TASK DESCRIPTION>
Write out, word for word, the part of the data below that opens with the line containing "Write the alphaTex for this tab." and closes with the line containing "r.4 12.1.16 13.1.16 10.1.32 r.32 12.1.32 r.32", with both of those lines included.

(Collected data entries)
--------------------------------
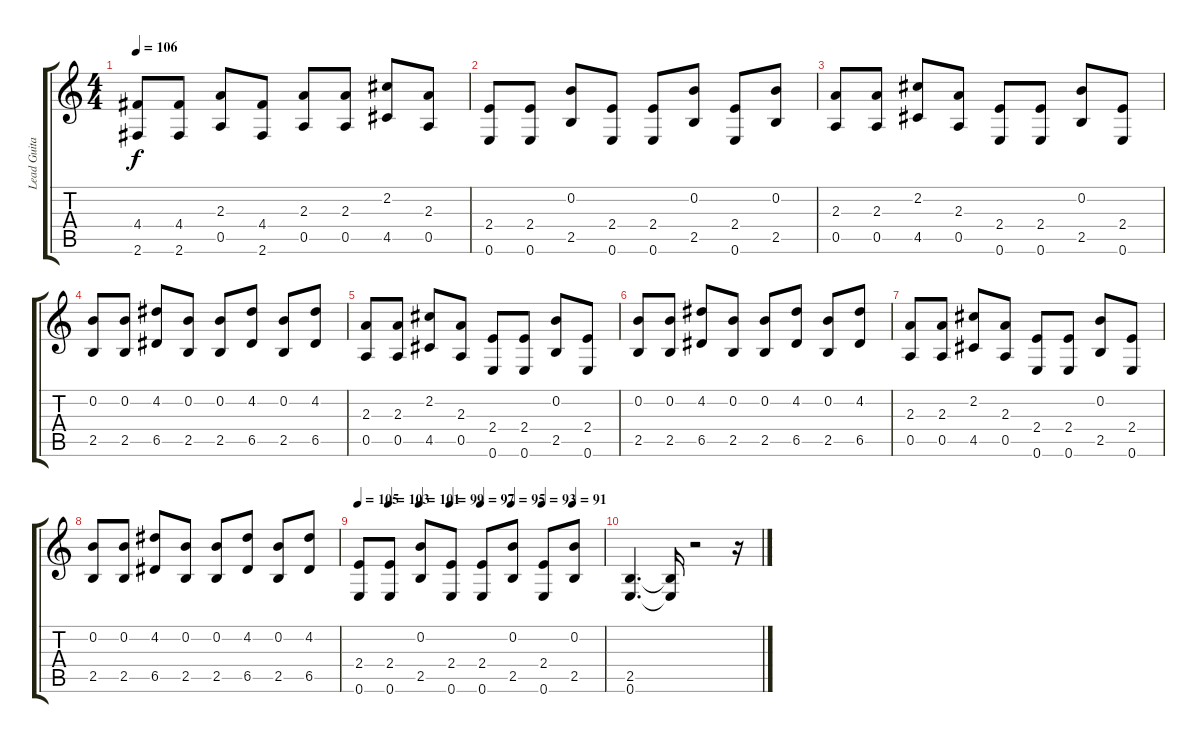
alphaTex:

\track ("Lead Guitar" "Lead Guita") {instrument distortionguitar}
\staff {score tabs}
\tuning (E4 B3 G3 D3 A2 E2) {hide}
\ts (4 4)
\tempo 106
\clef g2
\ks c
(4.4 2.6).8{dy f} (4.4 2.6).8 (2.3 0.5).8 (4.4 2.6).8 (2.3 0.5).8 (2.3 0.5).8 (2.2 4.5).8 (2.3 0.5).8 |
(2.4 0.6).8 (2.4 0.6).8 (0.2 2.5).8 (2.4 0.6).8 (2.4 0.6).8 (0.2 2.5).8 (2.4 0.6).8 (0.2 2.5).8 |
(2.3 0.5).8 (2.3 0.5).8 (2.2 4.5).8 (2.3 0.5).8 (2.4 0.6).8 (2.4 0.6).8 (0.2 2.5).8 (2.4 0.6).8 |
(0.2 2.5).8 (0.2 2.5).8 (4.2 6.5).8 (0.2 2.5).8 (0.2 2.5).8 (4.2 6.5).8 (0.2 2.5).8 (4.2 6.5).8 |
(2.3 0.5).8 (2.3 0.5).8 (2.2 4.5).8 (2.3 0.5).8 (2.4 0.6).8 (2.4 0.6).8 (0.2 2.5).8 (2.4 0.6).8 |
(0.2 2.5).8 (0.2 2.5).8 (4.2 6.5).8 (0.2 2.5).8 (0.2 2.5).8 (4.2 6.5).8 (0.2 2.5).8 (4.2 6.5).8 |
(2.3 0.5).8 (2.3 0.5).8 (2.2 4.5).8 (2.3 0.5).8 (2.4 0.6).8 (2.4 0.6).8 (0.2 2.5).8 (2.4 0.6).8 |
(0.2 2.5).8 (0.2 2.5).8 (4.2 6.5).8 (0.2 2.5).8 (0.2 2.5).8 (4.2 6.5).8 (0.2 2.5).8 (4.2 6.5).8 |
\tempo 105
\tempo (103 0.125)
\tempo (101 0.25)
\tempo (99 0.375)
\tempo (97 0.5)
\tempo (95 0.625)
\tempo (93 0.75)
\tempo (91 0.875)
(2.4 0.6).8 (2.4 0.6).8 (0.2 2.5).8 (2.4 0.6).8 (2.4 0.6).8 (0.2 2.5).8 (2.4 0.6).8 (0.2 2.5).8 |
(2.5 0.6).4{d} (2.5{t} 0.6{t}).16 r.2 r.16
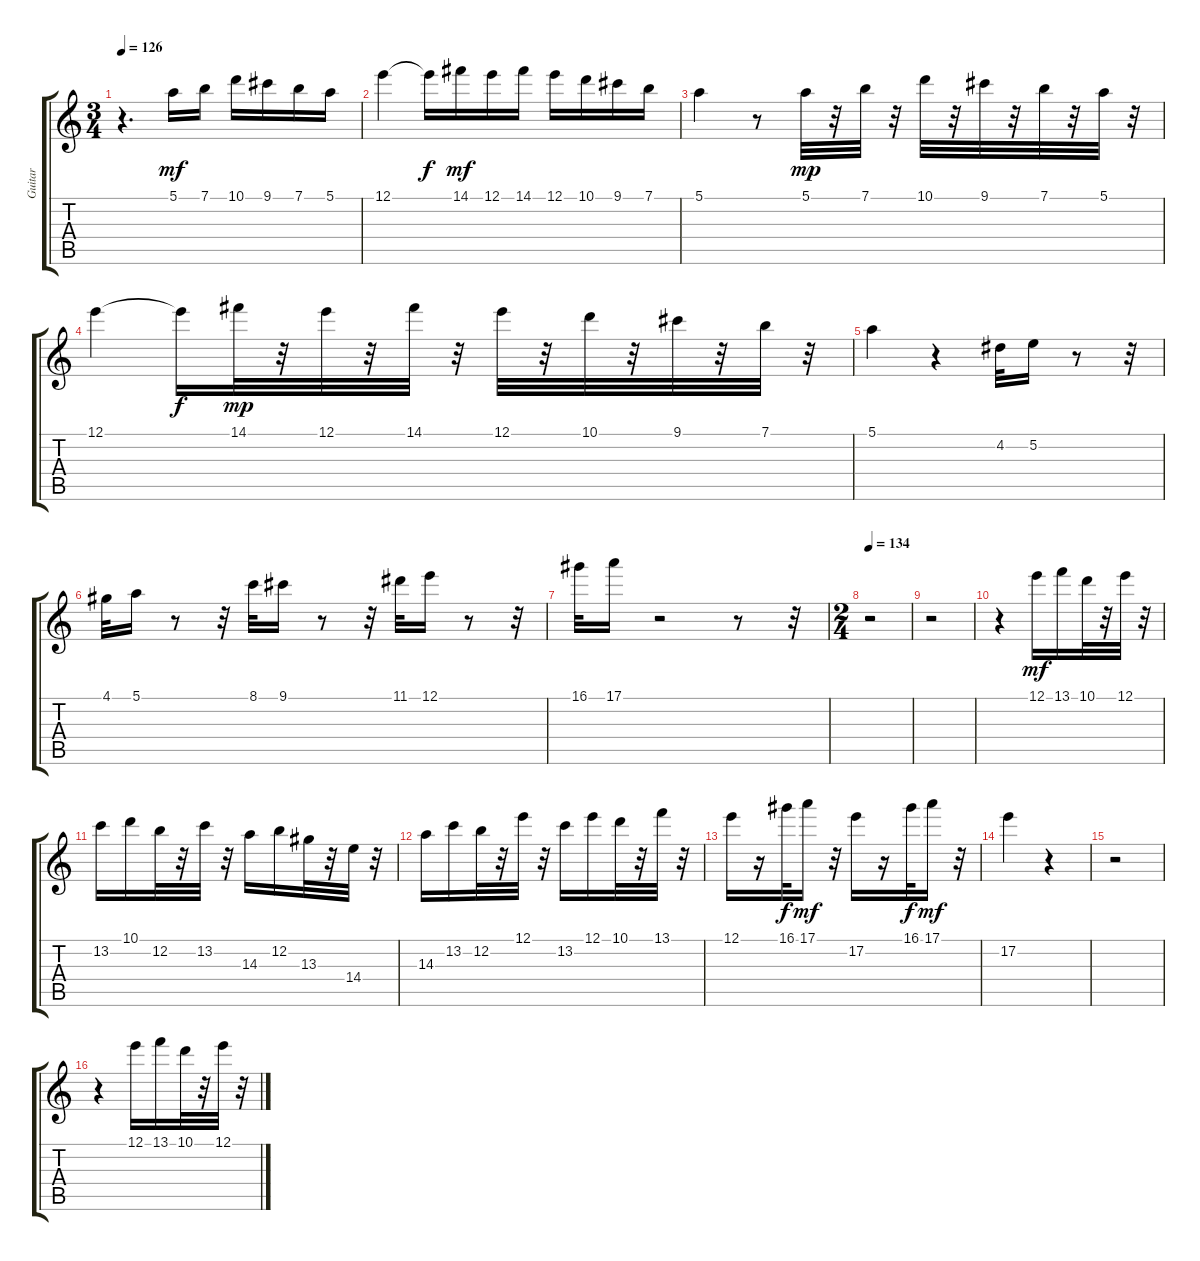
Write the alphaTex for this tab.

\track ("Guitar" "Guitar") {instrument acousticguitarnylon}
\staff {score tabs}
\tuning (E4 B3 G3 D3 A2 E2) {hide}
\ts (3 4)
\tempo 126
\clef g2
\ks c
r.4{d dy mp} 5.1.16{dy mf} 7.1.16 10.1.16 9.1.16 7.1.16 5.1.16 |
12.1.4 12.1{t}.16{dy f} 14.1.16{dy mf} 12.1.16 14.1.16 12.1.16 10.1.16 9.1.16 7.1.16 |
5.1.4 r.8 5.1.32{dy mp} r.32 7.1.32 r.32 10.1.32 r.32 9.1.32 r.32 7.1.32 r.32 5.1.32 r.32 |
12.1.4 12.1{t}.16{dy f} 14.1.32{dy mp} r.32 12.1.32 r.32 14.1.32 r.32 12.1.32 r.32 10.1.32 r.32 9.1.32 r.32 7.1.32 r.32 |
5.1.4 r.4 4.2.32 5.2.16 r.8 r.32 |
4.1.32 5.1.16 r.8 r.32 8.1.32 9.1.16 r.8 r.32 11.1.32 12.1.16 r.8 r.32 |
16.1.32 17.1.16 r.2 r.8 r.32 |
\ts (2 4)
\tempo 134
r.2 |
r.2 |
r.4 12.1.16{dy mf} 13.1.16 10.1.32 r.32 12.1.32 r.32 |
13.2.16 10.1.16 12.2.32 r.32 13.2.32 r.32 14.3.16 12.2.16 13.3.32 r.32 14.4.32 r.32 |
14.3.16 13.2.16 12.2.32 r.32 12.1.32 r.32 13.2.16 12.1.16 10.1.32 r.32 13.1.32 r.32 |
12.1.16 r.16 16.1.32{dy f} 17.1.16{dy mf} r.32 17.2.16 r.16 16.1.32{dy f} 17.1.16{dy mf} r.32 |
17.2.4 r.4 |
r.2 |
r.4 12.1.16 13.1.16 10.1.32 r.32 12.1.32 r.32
--------------------------------
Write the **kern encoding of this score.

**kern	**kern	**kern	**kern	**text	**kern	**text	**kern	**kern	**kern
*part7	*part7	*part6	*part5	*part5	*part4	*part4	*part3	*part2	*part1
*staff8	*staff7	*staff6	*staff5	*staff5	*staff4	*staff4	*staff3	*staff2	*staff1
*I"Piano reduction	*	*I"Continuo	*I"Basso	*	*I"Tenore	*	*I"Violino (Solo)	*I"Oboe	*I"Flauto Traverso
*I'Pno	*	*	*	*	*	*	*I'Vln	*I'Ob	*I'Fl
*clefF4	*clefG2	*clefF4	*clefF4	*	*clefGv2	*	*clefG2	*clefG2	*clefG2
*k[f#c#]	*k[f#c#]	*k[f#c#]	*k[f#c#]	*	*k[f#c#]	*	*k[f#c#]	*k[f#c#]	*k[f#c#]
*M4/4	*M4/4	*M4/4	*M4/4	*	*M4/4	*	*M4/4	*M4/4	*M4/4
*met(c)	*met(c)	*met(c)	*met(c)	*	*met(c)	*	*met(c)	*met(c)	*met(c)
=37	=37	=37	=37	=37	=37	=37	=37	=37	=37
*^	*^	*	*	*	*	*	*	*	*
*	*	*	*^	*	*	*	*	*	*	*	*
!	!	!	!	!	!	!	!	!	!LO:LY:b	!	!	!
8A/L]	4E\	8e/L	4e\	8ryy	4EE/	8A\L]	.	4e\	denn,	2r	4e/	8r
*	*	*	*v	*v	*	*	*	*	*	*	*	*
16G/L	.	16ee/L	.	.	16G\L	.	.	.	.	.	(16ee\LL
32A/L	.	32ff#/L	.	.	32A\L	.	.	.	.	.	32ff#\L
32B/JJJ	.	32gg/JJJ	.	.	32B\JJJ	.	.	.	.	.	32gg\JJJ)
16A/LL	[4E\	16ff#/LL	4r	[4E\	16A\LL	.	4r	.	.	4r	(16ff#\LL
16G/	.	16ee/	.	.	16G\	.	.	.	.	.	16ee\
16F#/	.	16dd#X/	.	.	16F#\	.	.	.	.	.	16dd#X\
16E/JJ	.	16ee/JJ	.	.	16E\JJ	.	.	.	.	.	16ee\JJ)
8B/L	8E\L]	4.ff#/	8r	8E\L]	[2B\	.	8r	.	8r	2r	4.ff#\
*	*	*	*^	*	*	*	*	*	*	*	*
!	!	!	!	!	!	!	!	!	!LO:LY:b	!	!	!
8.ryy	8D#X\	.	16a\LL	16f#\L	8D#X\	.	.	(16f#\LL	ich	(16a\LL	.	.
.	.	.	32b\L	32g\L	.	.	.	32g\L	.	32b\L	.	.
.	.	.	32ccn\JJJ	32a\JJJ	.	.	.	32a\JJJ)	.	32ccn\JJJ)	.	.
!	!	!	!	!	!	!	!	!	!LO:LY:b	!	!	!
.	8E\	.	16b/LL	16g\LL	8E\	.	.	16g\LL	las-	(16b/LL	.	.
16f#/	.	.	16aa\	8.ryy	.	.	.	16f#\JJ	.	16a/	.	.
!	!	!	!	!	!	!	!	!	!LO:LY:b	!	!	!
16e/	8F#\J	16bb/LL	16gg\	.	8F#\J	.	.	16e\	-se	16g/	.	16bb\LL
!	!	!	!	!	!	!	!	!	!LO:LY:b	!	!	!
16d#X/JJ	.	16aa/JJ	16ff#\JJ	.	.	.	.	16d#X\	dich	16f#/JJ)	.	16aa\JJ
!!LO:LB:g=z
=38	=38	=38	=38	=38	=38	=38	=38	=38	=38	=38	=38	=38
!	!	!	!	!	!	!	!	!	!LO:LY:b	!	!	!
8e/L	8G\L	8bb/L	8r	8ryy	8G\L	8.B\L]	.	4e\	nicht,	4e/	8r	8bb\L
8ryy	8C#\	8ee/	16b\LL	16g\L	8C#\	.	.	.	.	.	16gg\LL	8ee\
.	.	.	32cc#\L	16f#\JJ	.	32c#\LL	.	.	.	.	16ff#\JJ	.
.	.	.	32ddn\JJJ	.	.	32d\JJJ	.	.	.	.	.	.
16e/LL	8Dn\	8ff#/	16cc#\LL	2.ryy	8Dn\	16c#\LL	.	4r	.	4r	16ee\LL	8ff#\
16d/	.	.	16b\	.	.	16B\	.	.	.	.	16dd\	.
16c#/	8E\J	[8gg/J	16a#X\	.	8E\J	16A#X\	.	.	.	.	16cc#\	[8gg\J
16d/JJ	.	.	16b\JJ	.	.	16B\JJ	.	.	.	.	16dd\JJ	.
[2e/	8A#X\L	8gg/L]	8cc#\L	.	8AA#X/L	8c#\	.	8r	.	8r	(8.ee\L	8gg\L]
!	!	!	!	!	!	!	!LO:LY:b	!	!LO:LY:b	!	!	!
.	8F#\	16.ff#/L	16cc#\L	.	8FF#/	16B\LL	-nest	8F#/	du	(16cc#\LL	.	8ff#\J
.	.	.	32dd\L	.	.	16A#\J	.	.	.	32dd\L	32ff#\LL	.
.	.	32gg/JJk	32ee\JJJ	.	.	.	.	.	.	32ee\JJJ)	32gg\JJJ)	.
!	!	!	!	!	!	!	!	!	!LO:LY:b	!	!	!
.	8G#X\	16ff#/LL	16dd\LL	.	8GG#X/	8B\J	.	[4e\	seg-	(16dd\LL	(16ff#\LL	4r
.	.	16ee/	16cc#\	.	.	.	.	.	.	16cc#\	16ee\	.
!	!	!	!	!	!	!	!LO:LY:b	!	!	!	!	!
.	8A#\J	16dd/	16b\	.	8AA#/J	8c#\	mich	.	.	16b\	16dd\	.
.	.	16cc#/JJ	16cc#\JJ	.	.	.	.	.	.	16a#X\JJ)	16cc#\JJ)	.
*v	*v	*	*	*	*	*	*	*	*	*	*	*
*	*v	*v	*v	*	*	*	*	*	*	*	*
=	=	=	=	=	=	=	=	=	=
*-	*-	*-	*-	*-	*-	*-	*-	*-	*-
--------------------------------
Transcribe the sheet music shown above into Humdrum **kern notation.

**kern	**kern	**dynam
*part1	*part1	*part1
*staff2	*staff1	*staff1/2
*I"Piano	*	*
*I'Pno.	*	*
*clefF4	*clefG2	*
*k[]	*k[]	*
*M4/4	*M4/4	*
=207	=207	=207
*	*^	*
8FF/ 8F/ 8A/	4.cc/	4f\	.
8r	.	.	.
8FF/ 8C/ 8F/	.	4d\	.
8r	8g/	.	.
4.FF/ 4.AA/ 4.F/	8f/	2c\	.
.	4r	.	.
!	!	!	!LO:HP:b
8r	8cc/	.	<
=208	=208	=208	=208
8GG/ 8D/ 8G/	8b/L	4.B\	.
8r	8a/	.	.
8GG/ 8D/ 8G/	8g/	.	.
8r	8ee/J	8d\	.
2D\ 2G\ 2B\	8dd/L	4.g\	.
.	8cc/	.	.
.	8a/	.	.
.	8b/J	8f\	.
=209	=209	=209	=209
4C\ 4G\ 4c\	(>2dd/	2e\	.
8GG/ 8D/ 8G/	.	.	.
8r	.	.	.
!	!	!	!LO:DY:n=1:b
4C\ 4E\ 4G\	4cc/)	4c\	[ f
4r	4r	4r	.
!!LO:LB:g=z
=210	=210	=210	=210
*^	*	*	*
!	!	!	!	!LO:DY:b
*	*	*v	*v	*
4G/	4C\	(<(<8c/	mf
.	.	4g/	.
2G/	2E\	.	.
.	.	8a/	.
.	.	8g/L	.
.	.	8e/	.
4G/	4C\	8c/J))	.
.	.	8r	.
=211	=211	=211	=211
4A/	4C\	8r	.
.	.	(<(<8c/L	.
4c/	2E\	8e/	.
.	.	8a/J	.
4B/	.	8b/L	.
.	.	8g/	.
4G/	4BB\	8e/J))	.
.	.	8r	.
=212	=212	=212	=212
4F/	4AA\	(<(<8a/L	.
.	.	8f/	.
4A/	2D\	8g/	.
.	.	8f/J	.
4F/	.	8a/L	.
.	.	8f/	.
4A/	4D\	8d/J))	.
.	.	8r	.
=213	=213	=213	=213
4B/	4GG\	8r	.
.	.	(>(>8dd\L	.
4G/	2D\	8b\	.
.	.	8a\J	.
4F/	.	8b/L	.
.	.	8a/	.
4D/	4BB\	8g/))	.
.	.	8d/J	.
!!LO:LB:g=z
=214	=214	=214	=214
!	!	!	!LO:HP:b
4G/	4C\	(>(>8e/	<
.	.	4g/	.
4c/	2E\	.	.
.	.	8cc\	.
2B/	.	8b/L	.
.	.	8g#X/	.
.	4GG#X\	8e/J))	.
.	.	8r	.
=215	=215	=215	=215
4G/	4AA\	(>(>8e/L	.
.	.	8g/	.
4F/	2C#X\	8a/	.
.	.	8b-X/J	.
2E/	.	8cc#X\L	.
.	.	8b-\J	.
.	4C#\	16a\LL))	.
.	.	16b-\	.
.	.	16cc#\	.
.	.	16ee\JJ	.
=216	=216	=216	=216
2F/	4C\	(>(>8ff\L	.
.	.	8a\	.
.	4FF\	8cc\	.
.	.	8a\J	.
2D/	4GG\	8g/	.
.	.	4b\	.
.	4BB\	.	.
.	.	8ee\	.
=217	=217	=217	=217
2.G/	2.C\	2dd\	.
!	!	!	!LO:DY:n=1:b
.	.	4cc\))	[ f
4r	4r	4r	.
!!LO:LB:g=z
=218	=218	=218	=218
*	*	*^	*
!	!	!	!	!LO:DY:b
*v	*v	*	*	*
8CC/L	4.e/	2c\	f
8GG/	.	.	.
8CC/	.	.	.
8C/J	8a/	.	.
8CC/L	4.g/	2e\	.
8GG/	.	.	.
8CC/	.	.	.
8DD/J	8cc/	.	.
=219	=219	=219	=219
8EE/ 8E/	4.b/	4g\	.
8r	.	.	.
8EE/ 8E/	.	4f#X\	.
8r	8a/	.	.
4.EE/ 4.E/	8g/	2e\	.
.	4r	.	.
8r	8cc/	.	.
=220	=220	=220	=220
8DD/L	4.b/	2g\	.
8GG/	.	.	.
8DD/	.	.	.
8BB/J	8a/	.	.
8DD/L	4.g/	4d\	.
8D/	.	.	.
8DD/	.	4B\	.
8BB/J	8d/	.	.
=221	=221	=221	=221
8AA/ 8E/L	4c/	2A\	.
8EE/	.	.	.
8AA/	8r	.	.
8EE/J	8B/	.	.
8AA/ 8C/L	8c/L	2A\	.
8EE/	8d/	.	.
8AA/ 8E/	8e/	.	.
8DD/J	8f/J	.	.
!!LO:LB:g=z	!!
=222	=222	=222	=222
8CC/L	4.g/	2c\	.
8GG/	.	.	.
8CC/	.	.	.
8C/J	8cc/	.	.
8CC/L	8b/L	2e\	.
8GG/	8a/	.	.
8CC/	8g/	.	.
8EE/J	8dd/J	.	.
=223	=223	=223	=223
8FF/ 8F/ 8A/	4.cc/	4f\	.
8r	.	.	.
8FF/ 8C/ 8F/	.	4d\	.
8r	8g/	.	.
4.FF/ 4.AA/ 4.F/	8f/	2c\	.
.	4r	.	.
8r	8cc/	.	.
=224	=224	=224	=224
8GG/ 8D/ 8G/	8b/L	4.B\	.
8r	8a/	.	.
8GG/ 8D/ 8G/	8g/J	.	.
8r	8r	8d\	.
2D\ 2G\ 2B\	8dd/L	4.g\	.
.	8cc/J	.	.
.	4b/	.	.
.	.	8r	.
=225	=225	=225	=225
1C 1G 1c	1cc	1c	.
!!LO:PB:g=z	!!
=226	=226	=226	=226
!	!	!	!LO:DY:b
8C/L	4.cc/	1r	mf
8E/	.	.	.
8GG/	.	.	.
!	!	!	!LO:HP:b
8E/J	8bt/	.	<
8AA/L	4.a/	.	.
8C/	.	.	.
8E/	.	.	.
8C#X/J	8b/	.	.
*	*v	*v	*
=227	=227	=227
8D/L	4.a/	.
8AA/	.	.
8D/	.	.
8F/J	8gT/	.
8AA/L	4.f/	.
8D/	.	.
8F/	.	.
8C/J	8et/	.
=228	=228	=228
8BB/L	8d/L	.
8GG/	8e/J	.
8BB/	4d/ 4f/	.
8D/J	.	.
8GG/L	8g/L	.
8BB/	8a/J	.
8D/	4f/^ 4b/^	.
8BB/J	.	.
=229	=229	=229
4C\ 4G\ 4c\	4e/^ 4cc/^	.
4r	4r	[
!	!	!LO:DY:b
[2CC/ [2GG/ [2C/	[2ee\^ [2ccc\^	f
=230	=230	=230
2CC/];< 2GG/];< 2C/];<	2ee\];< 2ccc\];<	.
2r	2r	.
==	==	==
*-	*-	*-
--------------------------------
RESPONSE TO THIS TASK>
Write the alphaTex for this tab.

\track ("Guitar" "Guitar") {instrument acousticguitarnylon}
\staff {score tabs}
\tuning (E4 B3 G3 D3 A2 E2) {hide}
\ts (3 4)
\tempo 126
\clef g2
\ks c
r.4{d dy mp} 5.1.16{dy mf} 7.1.16 10.1.16 9.1.16 7.1.16 5.1.16 |
12.1.4 12.1{t}.16{dy f} 14.1.16{dy mf} 12.1.16 14.1.16 12.1.16 10.1.16 9.1.16 7.1.16 |
5.1.4 r.8 5.1.32{dy mp} r.32 7.1.32 r.32 10.1.32 r.32 9.1.32 r.32 7.1.32 r.32 5.1.32 r.32 |
12.1.4 12.1{t}.16{dy f} 14.1.32{dy mp} r.32 12.1.32 r.32 14.1.32 r.32 12.1.32 r.32 10.1.32 r.32 9.1.32 r.32 7.1.32 r.32 |
5.1.4 r.4 4.2.32 5.2.16 r.8 r.32 |
4.1.32 5.1.16 r.8 r.32 8.1.32 9.1.16 r.8 r.32 11.1.32 12.1.16 r.8 r.32 |
16.1.32 17.1.16 r.2 r.8 r.32 |
\ts (2 4)
\tempo 134
r.2 |
r.2 |
r.4 12.1.16{dy mf} 13.1.16 10.1.32 r.32 12.1.32 r.32 |
13.2.16 10.1.16 12.2.32 r.32 13.2.32 r.32 14.3.16 12.2.16 13.3.32 r.32 14.4.32 r.32 |
14.3.16 13.2.16 12.2.32 r.32 12.1.32 r.32 13.2.16 12.1.16 10.1.32 r.32 13.1.32 r.32 |
12.1.16 r.16 16.1.32{dy f} 17.1.16{dy mf} r.32 17.2.16 r.16 16.1.32{dy f} 17.1.16{dy mf} r.32 |
17.2.4 r.4 |
r.2 |
r.4 12.1.16 13.1.16 10.1.32 r.32 12.1.32 r.32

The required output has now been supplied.